Fertility And Infertility
We recognize that reproductive freedom includes the right to health care for problems of infertility. We oppose discrimination in a woman's right to this health care on the basis of her income level, sexual orientation, or otherwise. We also note that many individual's decisions about childbearing and infertility treatments are made within a social and cultural context that can be overwhelmingly pro-natal and which can have a disproportionate effect on the decision whether to have a child or to remain child-free.
We agree with the American Fertility Association that access to infertility treatments should not be restricted to those who can afford it out of their own pocket. The AFA outlines how to determine what infertility treatments are insured in each state and has published a handbook about insurance parity for infertility treatments and with guidelines for activism (free registration required).
We agree with the American Society of Reproductive Medicine that denial of fertility treatments for lesbian or gay persons is unethical. Because not all states require insurance coverage for infertility, legal challenges for same-sex couples pursuing infertility treatment can be difficult. The Gay & Lesbian Medical Association (GLMA) provides information and directions for advocates for same-sex couples and reproductive rights as well as a nationwide referrals system for reproductive and other health care practitioners.
INCIID (International Council on Infertility Information Dissemination) describes how women may be illegally discriminated against on the basis of their infertility or pregnancy. INCIID also provides information about advocating for insurance coverage of infertility treatments.
For women without health insurance, Title X of the Public Health Service Act would provide basic infertility screening if it were funded as designed; however, Title X is routinely under funded.
We recognize that full reproductive rights includes promoting the value of an individual's or a couple's decision to remain child-free.
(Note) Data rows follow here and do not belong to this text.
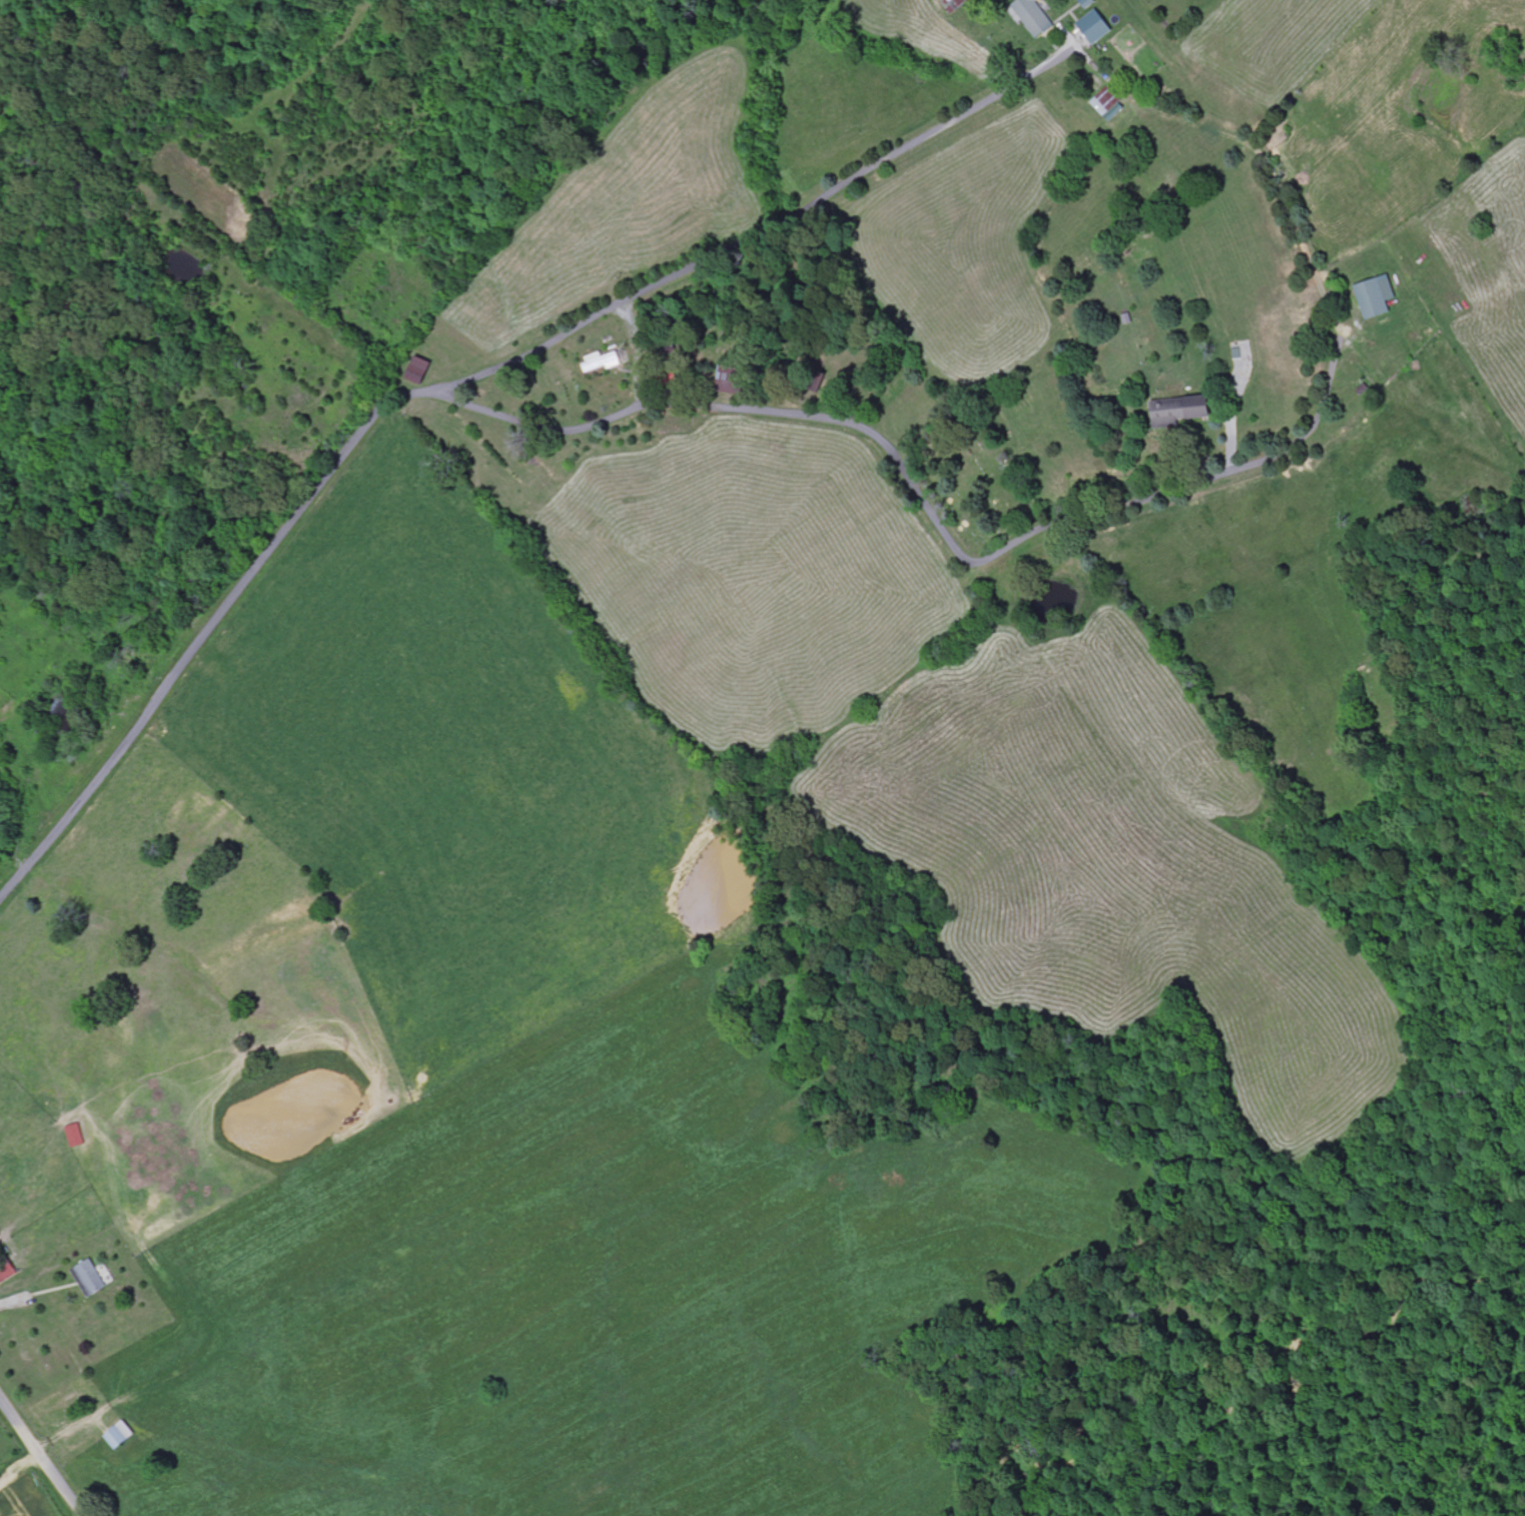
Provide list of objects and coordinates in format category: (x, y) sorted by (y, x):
building: (1090, 3)
building: (959, 4)
building: (1036, 16)
building: (1097, 27)
building: (1110, 102)
road: (763, 235)
building: (1378, 296)
building: (599, 363)
building: (422, 371)
building: (1184, 410)
road: (626, 412)
park: (981, 477)
building: (77, 1136)
building: (92, 1278)
building: (1, 1282)
building: (123, 1436)
road: (42, 1457)

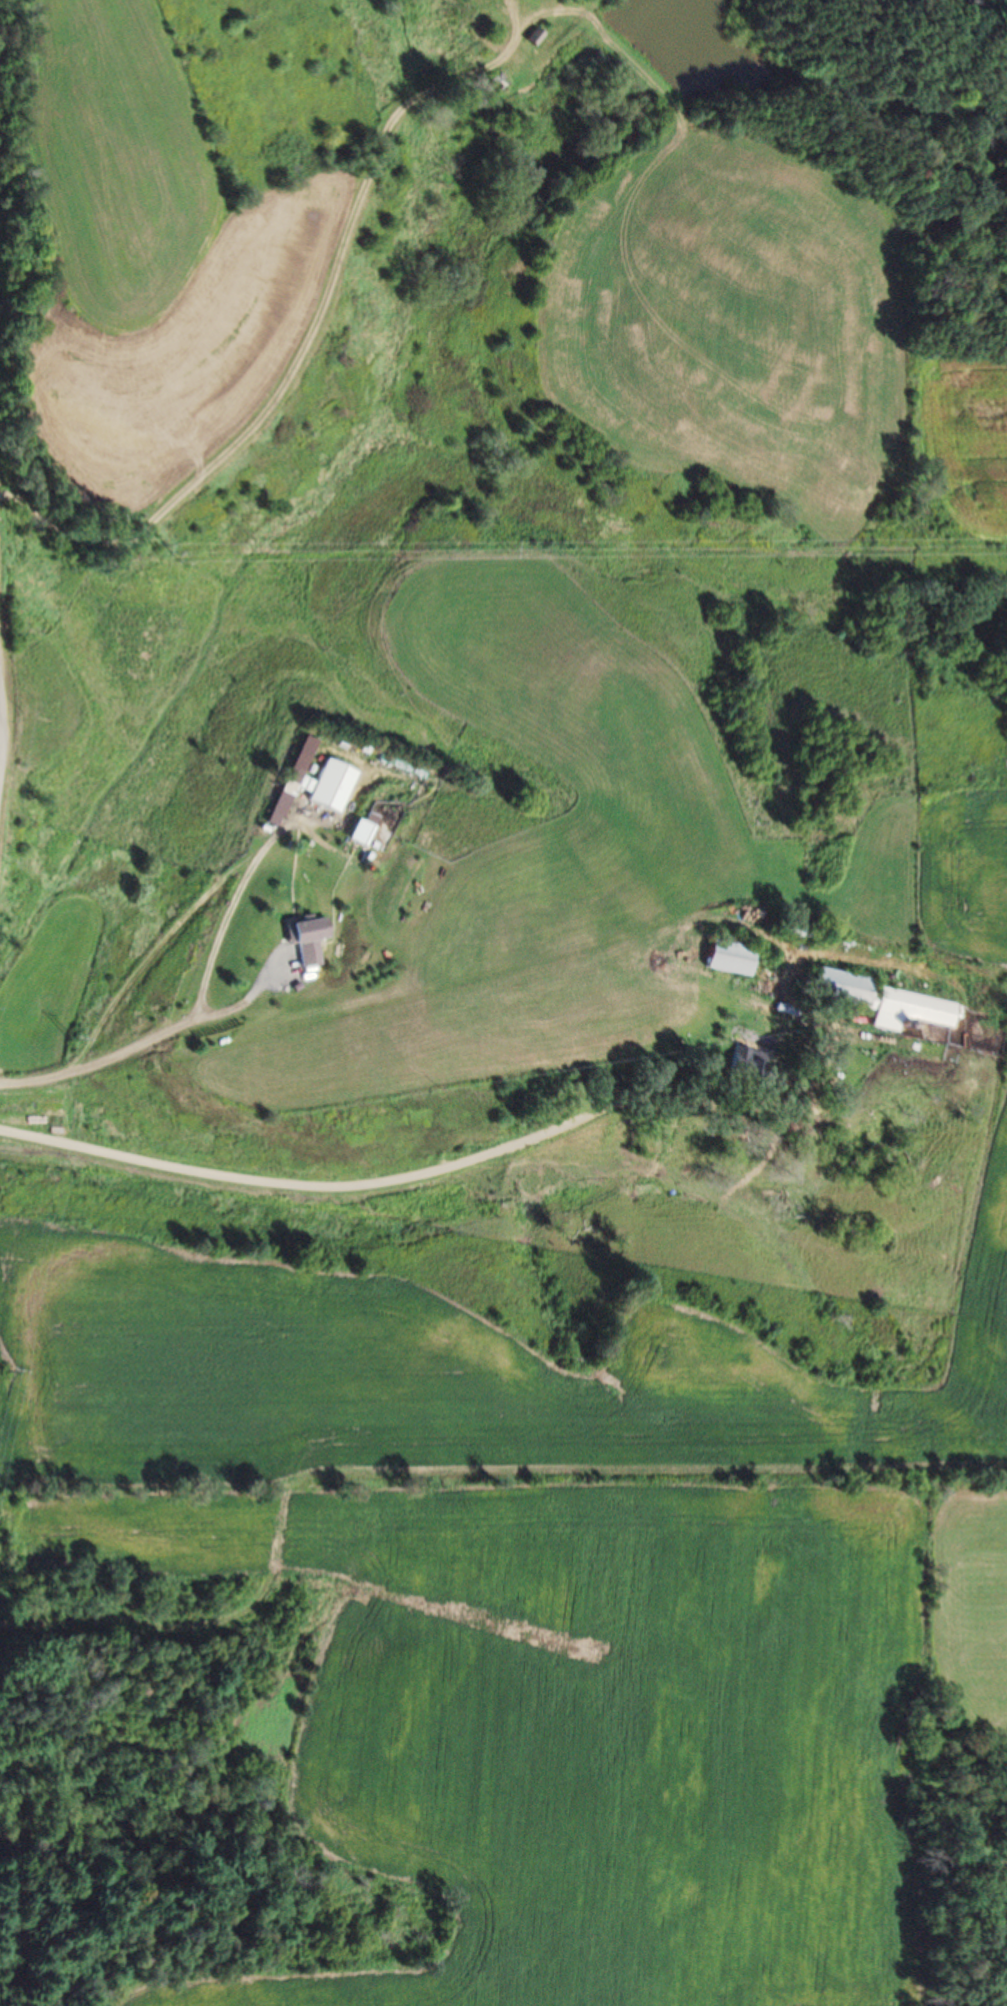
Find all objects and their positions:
building: (532, 37)
building: (494, 81)
road: (266, 405)
building: (331, 786)
building: (281, 796)
building: (306, 938)
building: (725, 957)
building: (874, 997)
building: (742, 1059)
road: (460, 1177)

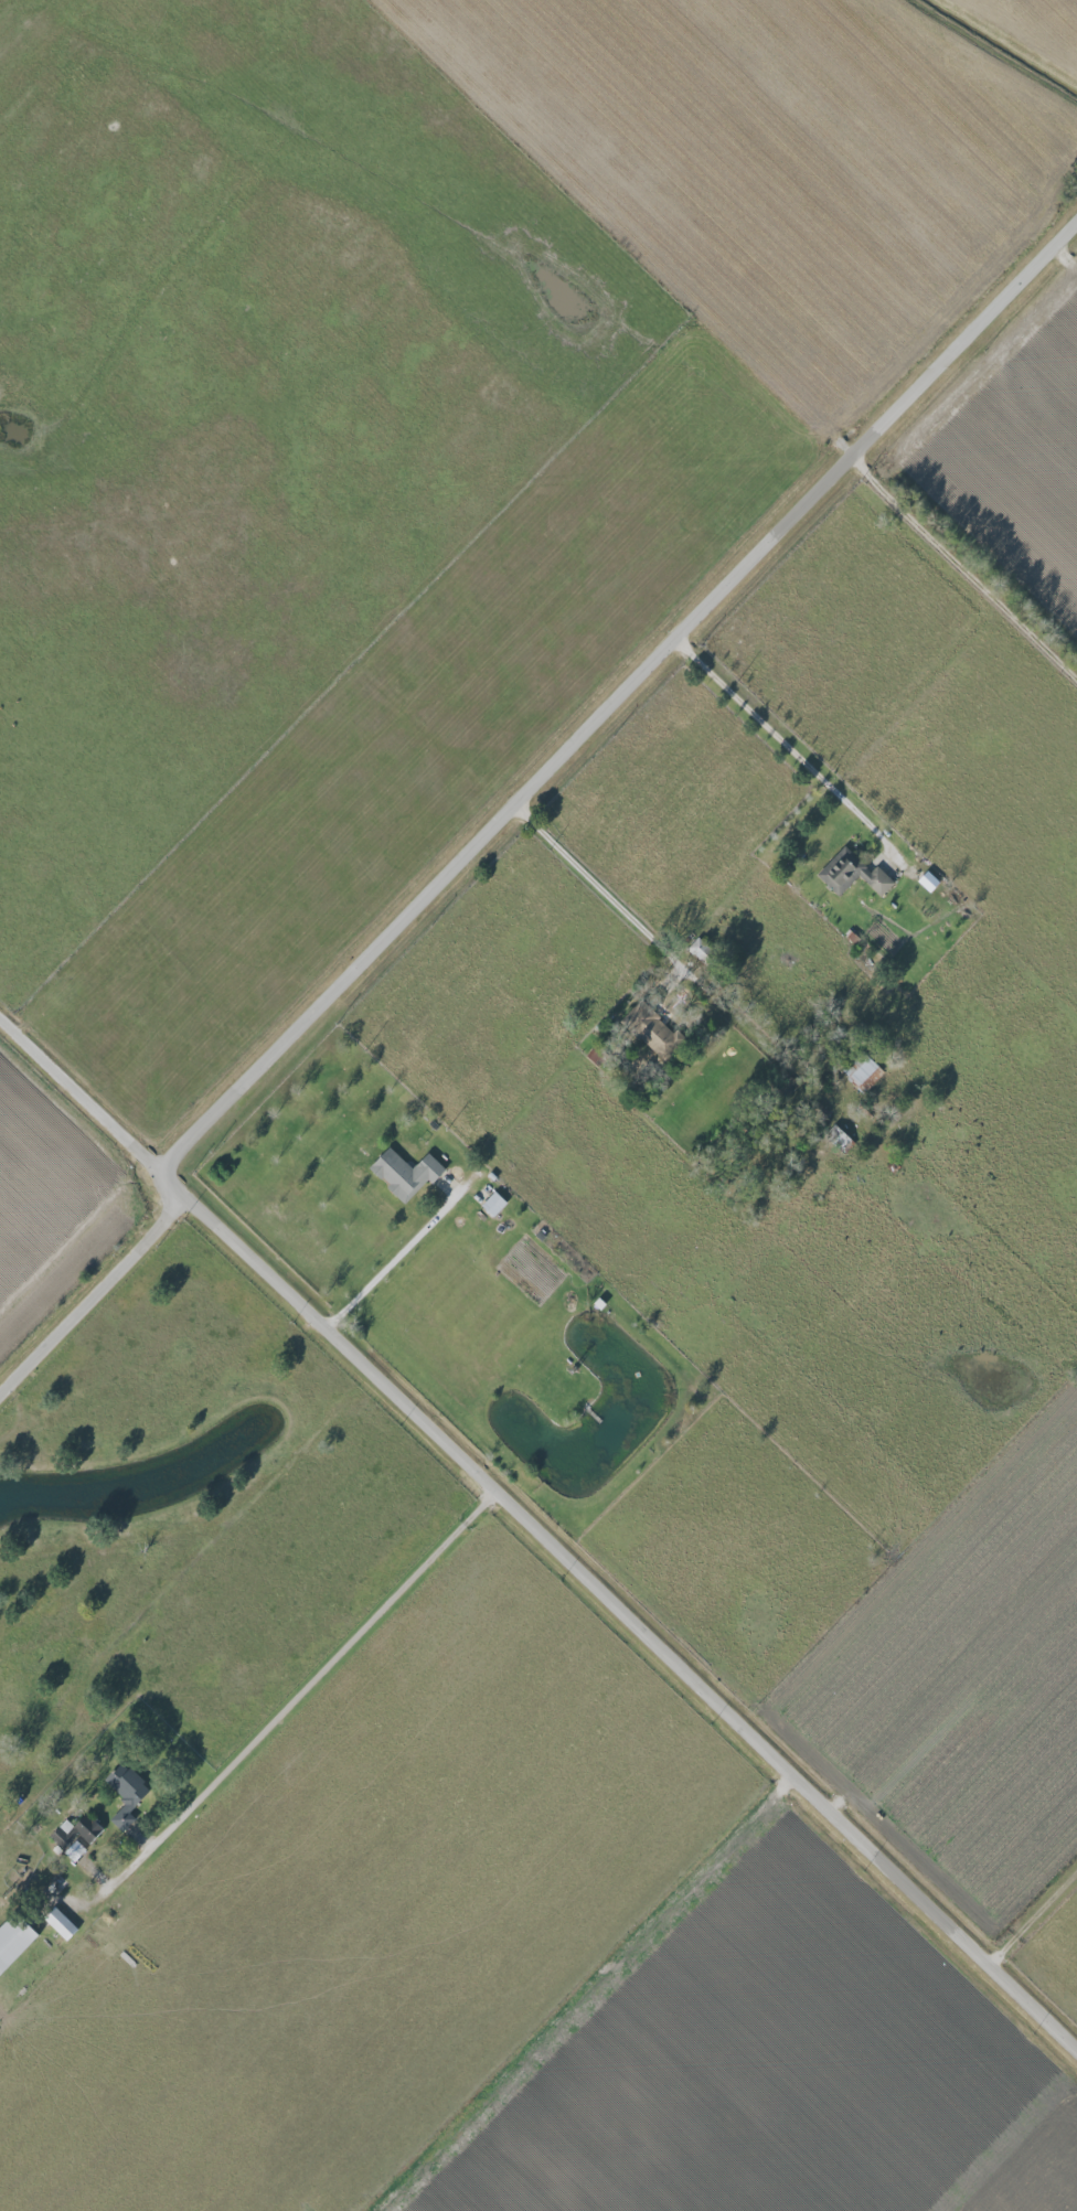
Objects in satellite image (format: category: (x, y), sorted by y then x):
road: (964, 567)
road: (619, 695)
road: (829, 804)
building: (852, 873)
building: (927, 881)
road: (658, 932)
building: (699, 949)
building: (655, 1034)
building: (863, 1072)
building: (838, 1139)
building: (404, 1173)
building: (493, 1204)
road: (395, 1257)
road: (96, 1297)
road: (539, 1527)
road: (303, 1693)
building: (125, 1793)
building: (75, 1830)
building: (74, 1850)
road: (1034, 1916)
building: (59, 1923)
building: (13, 1941)
road: (587, 1993)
While this decision may be arrived at after coping with an infertility diagnosis or never having sought pregnancy, it is not one that is easily understood by family, friends, and our larger cultural environment. Resolve provides resources for understanding and supporting child-free living for those making the decision and the important others in their lives.
Facts for Advocates
Resolve provides fast facts about infertility for press releases and position and policy statements for public advocacy.
INCIID hosts a site for infertility basics, medications, reproductive technologies, and understanding the many terms and acronyms used by the medical and internet communities.